Aha! That's examctl the "*very* specific" case Iwas referring to earlier.
This is going to be pretty specific to how you interact with libusb, but
in essence:
The 3.7 / 3.8 paradigm is still to block in work() until you have data,
as a source. That's architectually not pretty, but it is what it is.
I think somewhere in the later 3.7 and definitely for 3.8 we introduced
a delay before work() gets re-called in case it returns 0, as that would
lead to a CPU core just spinning on that block (although it actually has
nothing to do, which means that the less data your block produces, the
more persistently it grabs CPU).
You can remedy that:
* for the current scheduling, block in work, with a timeout, instead of
using the non-blocking libusb receive methods. I.e. use the synchronous
libusb API. (not blocking but then relying on your work() being called
in a spinlock manner so that no overflows happen is not a sensible use
of the async IO API in libusb.)
* Use libusb's async io[0] with a callback: libusb_fill_bulk_transfer(),
and set the callback function to a function that sends a
`pmt::cons(pmt::intern("done"), pmt::mp(false))`¹ to your block's
"system" message port. That should "cancel" the 250ms wait between
work() calls (if one is currently going on). This will require an
addition copy from a buffer you've filled, but that might be less costly
than one would fear (data is hot anyways)

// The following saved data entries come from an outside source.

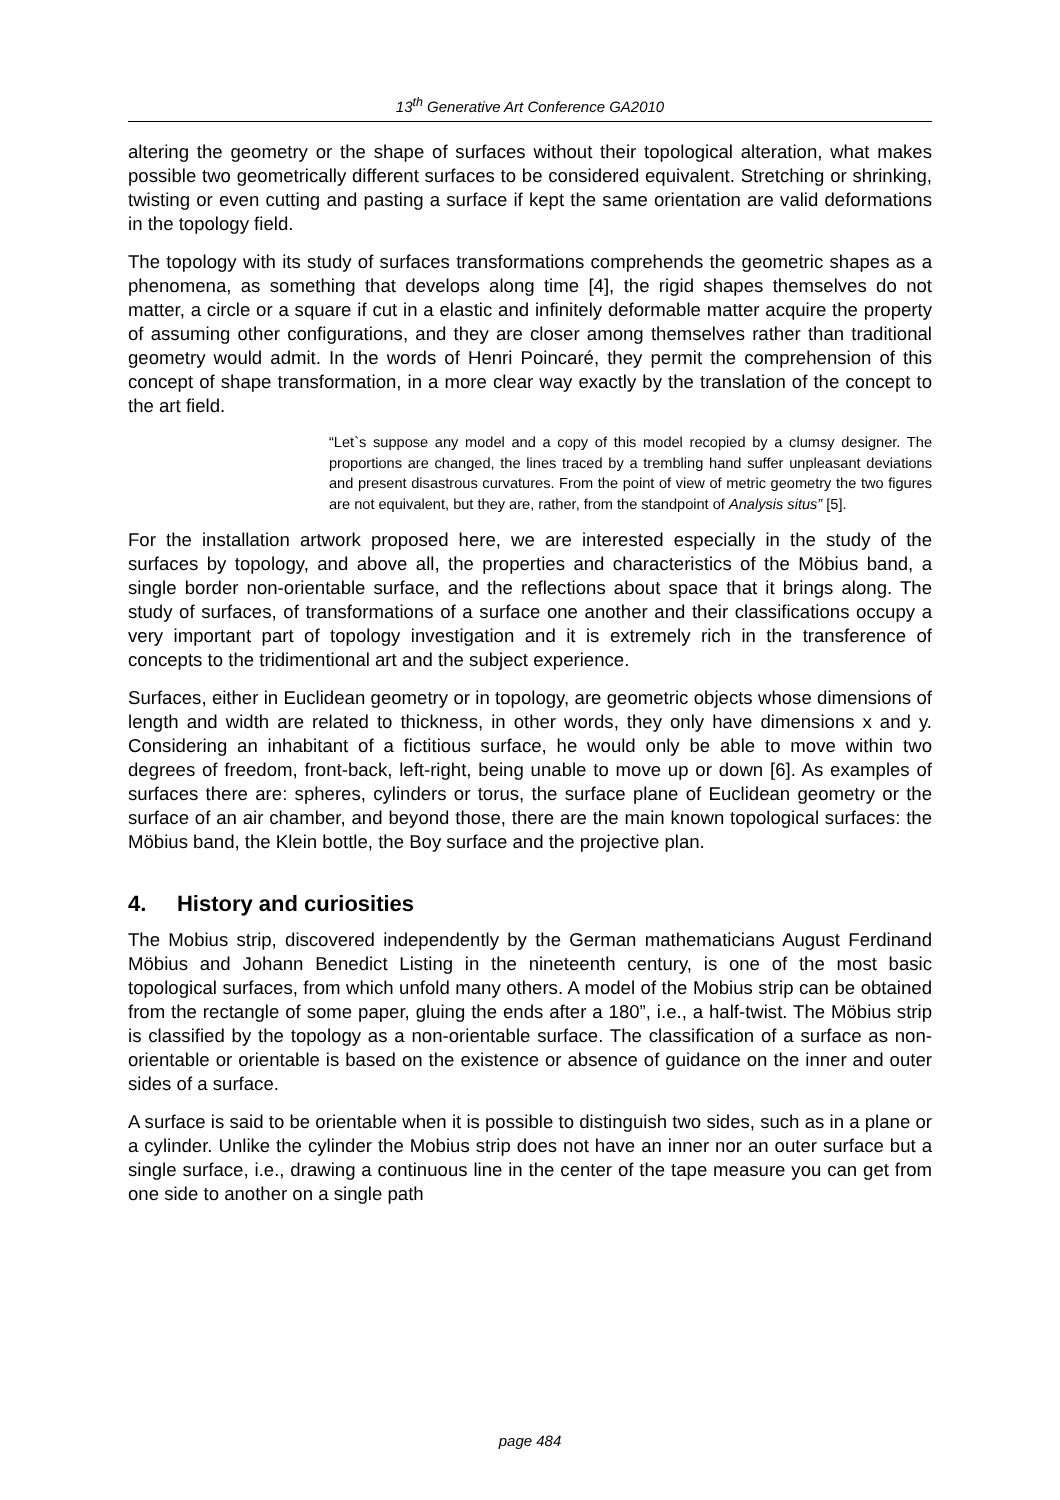13<sup>th</sup> Generative Art Conference GA2010
altering the geometry or the shape of surfaces without their topological alteration, what makes possible two geometrically different surfaces to be considered equivalent. Stretching or shrinking, twisting or even cutting and pasting a surface if kept the same orientation are valid deformations in the topology field.
The topology with its study of surfaces transformations comprehends the geometric shapes as a phenomena, as something that develops along time [4], the rigid shapes themselves do not matter, a circle or a square if cut in a elastic and infinitely deformable matter acquire the property of assuming other configurations, and they are closer among themselves rather than traditional geometry would admit. In the words of Henri Poincaré, they permit the comprehension of this concept of shape transformation, in a more clear way exactly by the translation of the concept to the art field.
“Let`s suppose any model and a copy of this model recopied by a clumsy designer. The proportions are changed, the lines traced by a trembling hand suffer unpleasant deviations and present disastrous curvatures. From the point of view of metric geometry the two figures are not equivalent, but they are, rather, from the standpoint of Analysis situs” [5].
For the installation artwork proposed here, we are interested especially in the study of the surfaces by topology, and above all, the properties and characteristics of the Möbius band, a single border non-orientable surface, and the reflections about space that it brings along. The study of surfaces, of transformations of a surface one another and their classifications occupy a very important part of topology investigation and it is extremely rich in the transference of concepts to the tridimentional art and the subject experience.
Surfaces, either in Euclidean geometry or in topology, are geometric objects whose dimensions of length and width are related to thickness, in other words, they only have dimensions x and y. Considering an inhabitant of a fictitious surface, he would only be able to move within two degrees of freedom, front-back, left-right, being unable to move up or down [6]. As examples of surfaces there are: spheres, cylinders or torus, the surface plane of Euclidean geometry or the surface of an air chamber, and beyond those, there are the main known topological surfaces: the Möbius band, the Klein bottle, the Boy surface and the projective plan.
4. History and curiosities
The Mobius strip, discovered independently by the German mathematicians August Ferdinand Möbius and Johann Benedict Listing in the nineteenth century, is one of the most basic topological surfaces, from which unfold many others. A model of the Mobius strip can be obtained from the rectangle of some paper, gluing the ends after a 180”, i.e., a half-twist. The Möbius strip is classified by the topology as a non-orientable surface. The classification of a surface as non-orientable or orientable is based on the existence or absence of guidance on the inner and outer sides of a surface.
A surface is said to be orientable when it is possible to distinguish two sides, such as in a plane or a cylinder. Unlike the cylinder the Mobius strip does not have an inner nor an outer surface but a single surface, i.e., drawing a continuous line in the center of the tape measure you can get from one side to another on a single path
page 484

* what I'll call the sleeper/waker pattern: keep your block as it is.
follow [1] to get a file descriptor to your libusb handle. Have a thread
that uses `epoll`, `poll` or `select`² to passively monitor the USB
endpoint (without using CPU for that). Then, when new data arrived,
you'd wake up your block using the same "system" port method above. In
the block's work function, you'd then use the non-blocking libusb
functions to get the data (which now is there - otherwise the callback
wouldn't have been called).
Best regards,
Marcus
¹ performance hint: have a single object that you hold on to (e.g.

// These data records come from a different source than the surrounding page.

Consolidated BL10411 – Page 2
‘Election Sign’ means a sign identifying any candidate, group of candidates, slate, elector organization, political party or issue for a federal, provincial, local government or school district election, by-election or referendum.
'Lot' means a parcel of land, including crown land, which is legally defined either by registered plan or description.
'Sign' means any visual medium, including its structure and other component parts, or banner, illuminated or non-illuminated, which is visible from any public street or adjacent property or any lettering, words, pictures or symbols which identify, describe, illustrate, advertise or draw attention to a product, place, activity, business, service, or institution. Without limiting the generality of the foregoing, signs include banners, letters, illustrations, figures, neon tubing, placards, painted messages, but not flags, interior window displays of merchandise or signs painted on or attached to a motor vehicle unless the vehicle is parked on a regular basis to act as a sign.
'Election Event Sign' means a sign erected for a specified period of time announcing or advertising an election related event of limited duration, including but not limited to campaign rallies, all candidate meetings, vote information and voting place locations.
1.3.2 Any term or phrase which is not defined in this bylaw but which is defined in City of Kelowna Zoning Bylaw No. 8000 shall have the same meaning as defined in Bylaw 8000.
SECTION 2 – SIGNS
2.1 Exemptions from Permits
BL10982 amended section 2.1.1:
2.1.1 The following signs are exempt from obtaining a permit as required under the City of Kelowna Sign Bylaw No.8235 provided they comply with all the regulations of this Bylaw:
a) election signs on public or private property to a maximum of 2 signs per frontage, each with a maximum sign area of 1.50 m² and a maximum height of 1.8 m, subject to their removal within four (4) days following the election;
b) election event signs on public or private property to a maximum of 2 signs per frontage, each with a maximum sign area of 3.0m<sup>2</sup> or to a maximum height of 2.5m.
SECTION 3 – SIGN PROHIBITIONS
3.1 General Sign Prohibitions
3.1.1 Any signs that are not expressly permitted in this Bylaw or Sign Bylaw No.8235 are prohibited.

`static pmt::pmt_t done_msg = pmt::cons...`) and re-send; constructing
PMT symbols is expensive; keeping a single PMT with refcounter isn't)
² I'm not too deep into the details of these APIs/syscalls, but epoll is
probably the thing you want in most cases, especially if you're watching
more than one file descriptor.
[0] http://libusb.sourceforge.net/api-1.0/group__libusb__asyncio.html
[1] http://libusb.sourceforge.net/api-1.0/group__libusb__poll.html
On 10/2/20 10:27 PM, [email protected] wrote:
Hi Wojciech,
On 02.10.20 15:51, Wojciech Kazubski wrote:
I suppose that in 3.8 the source block has to signal required sample
rate to
GR runtime. Is this correct?
No, that's not correct. The runtime doesn't care about required rates at
all. It just makes blocks produce items as fast as they can.
How to fix the code?
Good question! Unless you're doing something *very* specific in your
code, I'd honestly blame this on a bug that was introduced during
porting – but I might be wrong.
Two very common tools to investigate this are rather simple:
1. htop (a `top`-alike program with a bit better visualization), with
thread names enabled – that way you can see which block occupies the CPU
the most, because all blocks run in their own thread
2. `perf` (especially, `perf top -a`), which allows you to sample in
which function your CPU cores are most often. That way, you can identify
functions that might be the blockers there.
Best regards,
Marcus
I thik that the problem is not related to CPU load by my blck. The
total CPU load is very low, less than 5%. I made some debugging by
addin some test messages printed each time data is written to or read
from the internal buffer. Data is written to the buffer by libusb and
read by calling a "work" function (in bloccks of 4096 samples at a time).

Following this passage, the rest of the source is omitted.